The research project was headed by Professor Janine Erler and postdoc Raphael Reuten, both from the Biotech Research & Innovation Centre (BRIC) at the University of Copenhagen. And this finding, which was funded by the Lundbeck Foundation, was recently published in the prestigious scientific journal Nature Materials.
A kind of net
In humans and other mammals, the basement membrane surrounds the body’s blood vessels and cells like a supportive net. Professor Erler explains that the new discovery involves the stiffness of this membrane:
‘Our research project shows that the softer the basement membrane, the more difficult it is for cancer cells to slip through it and spread to other organs and parts of the patient’s body.’
The researchers also demonstrated in animal trials that the stiffness of the basement membrane is closely linked to levels of the netrin-4 protein. ‘We were able to prove that the greater the prevalence of netrin-4 molecules, the softer the basement membrane,’ says Professor Erler.
In the trials, the researchers were able to demonstrate a significant spread of cancer cells in mice whose ability to produce the netrin-4 protein had been removed by genetic engineering. By contrast, injections of netrin-4 led to a significant decline in the spread of cancer in these mice.
In order to evaluate the significance of the netrin-4 link to metastasis in humans, the researchers examined biological samples taken from a large number of cancer patients.
The samples originated from a broad geographical area, not merely northern Europe, and were taken from patients in treatment for breast cancer, kidney cancer, skin cancer or ovarian cancer.
‘We could see that the survival rate for all four cancer types was best in patients with a high level of netrin-4 – so, the same as our findings from the mouse trials.
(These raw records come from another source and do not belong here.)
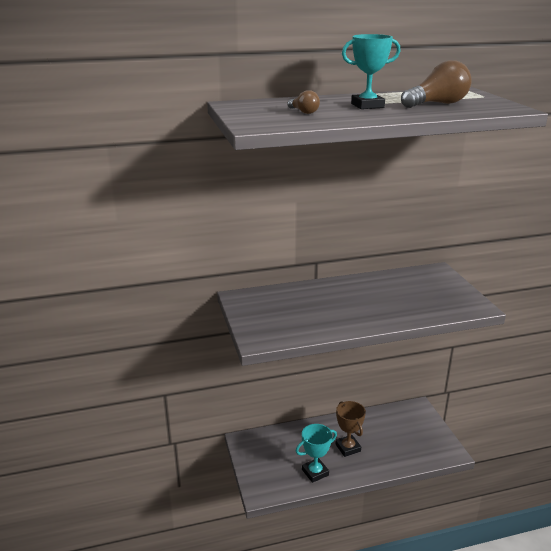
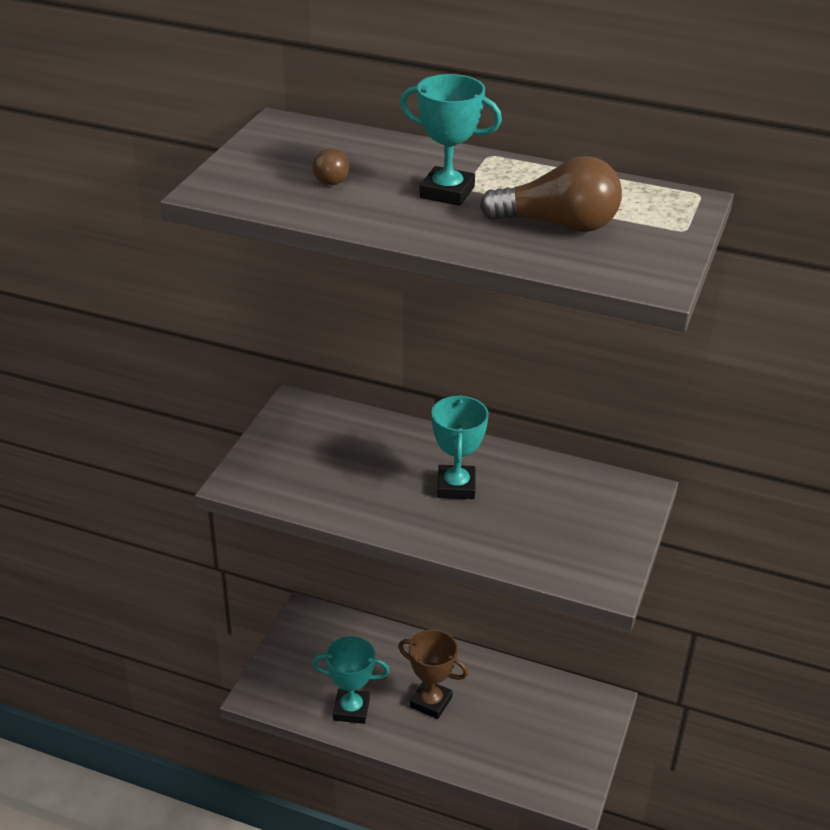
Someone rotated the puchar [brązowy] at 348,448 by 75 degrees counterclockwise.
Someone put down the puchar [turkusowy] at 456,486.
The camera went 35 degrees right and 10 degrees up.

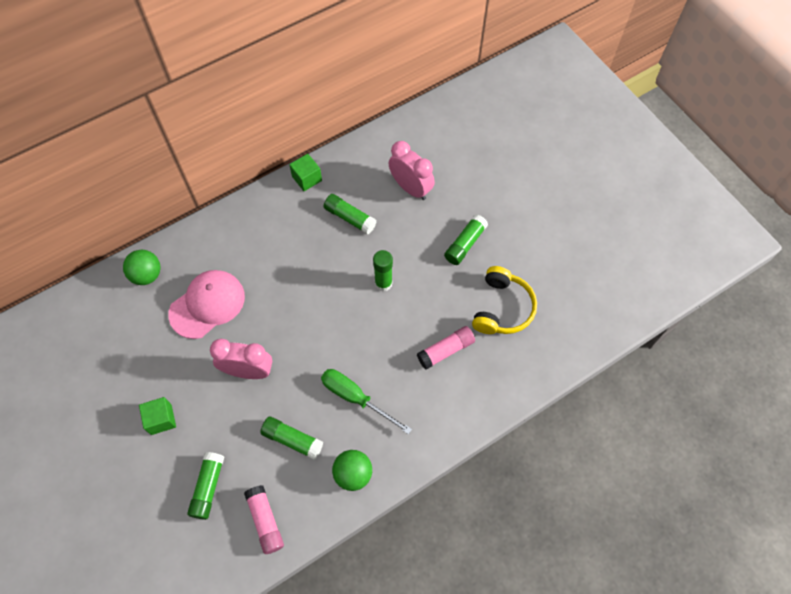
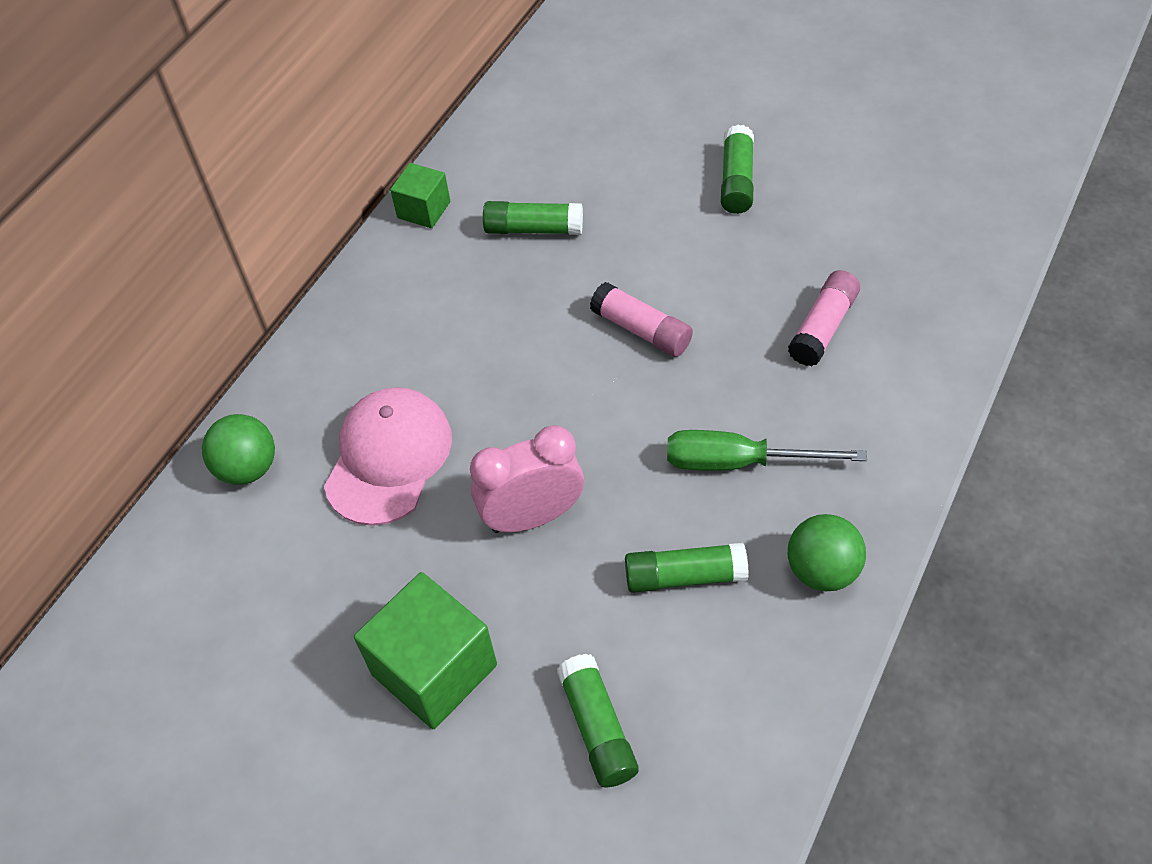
Someone scaled the sześcian [zielony] at 161,419 by 1.75.
Someone carried the klej w sztyfcie [różowy] from 265,521 to 641,330.
Someone took away the klej w sztyfcie [zielony] at 383,283.
Someone took away the budzik [różowy] at 411,188.
Someone took away the słuchawki [żółty] at 502,308.
The camera went 25 degrees left and 10 degrees down.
And we also got the same results from our mathematical models,’ says Professor Erler.
On the path to new treatments
But if it seems like the netrin-4 level plays a significant role in the ability of cancer cells to spread, would it not be logical to give cancer patients with low netrin-4 levels a supplement in the form of an injection?
The researchers are considering this option, but it’s not imminent. Before this can happen, there are numerous issues to be addressed.
One of these is that we cannot simply assume that the inhibiting effect of the netrin-4 injections on the cancer cells’ ability to spread in laboratory mice will be the same in humans. There are therefore more tests to be done before netrin-4 can be used to treat cancer patients.
Professor Erler explains that it seems as though this discovery of netrin-4’s effect on the basement membrane may also have potential for assessing the risk of metastasis in cancer patients:
‘Our results are extremely exciting because they indicate that it may be possible to predict which of a person’s organs cancer cells may spread to if they were to contract cancer. So, we could perform an assessment that identifies particularly vulnerable locations in a person’s organism before they even develop cancer. And information of this kind will unquestionably be useful for improving cancer therapies in the future.’
The researchers have not yet developed an actual method for performing this kind of risk assessment, but we already have the ability to determine netrin-4 levels in a person’s kidneys from a cell sample taken from this organ.